* EXERCISE
Look through the listing underneath for "pixels", and copy every line that has it.

* RECORD SET
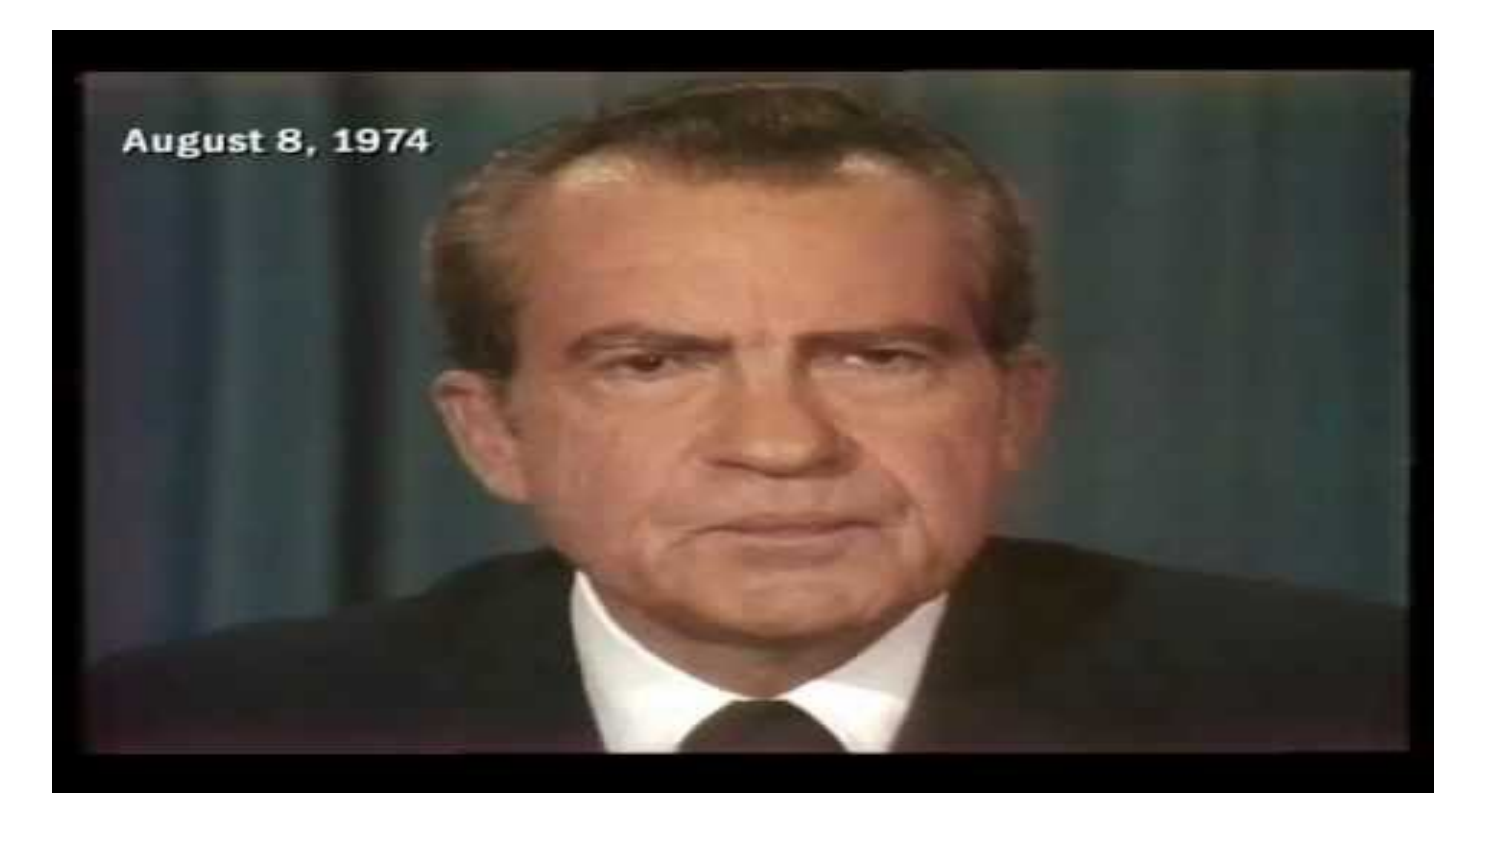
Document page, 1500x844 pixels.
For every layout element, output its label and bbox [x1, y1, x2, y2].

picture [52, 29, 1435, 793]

--

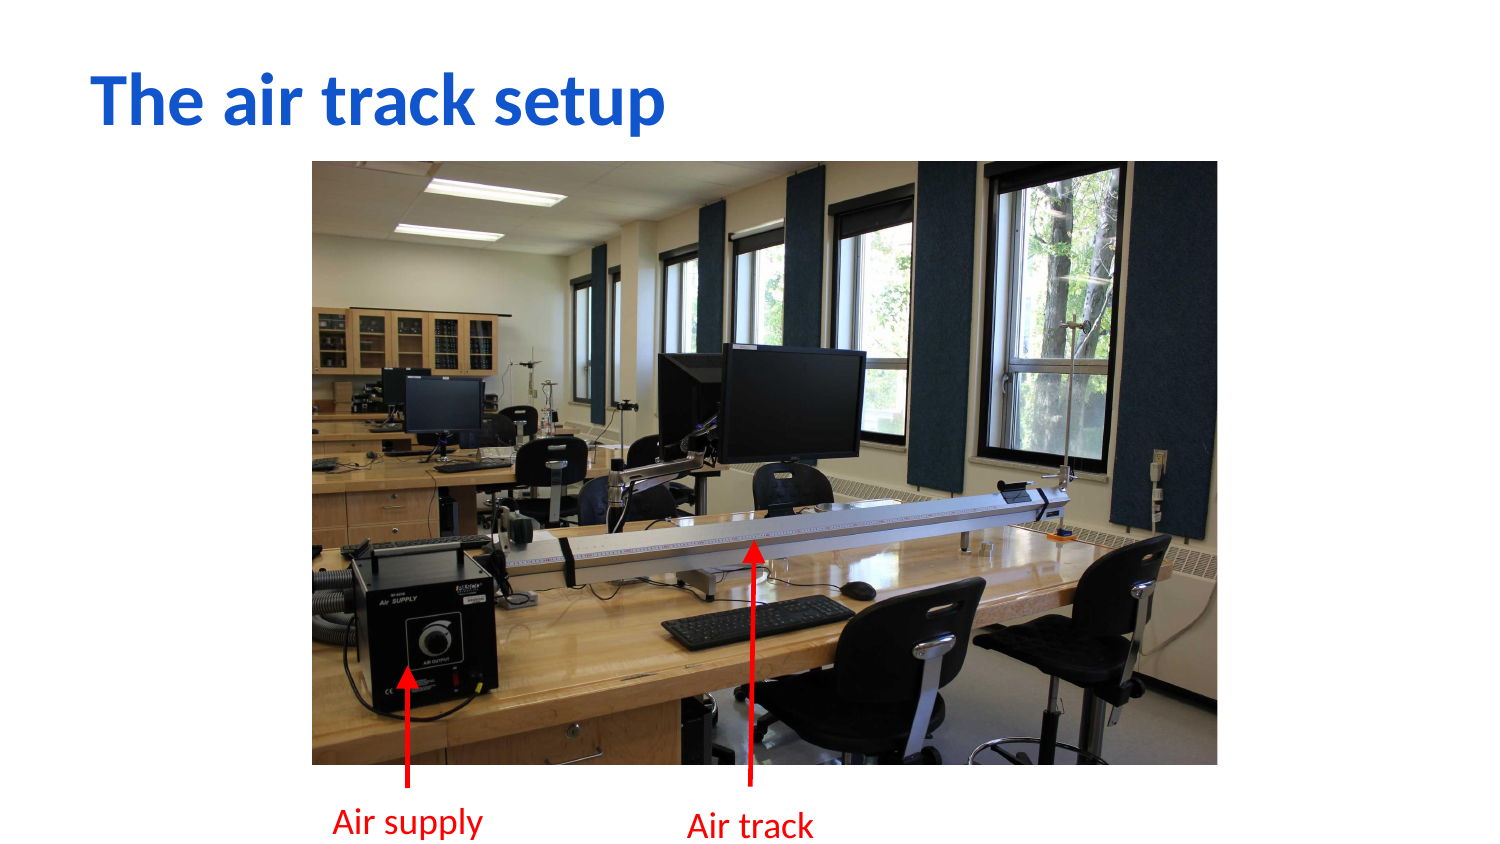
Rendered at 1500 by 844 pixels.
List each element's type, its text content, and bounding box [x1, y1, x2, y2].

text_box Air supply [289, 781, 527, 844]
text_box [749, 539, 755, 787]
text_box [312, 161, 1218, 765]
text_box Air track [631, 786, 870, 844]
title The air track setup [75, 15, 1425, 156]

* WRITTEN ANSWER
Document page, 1500x844 pixels.
Rendered at 1500 by 844 pixels.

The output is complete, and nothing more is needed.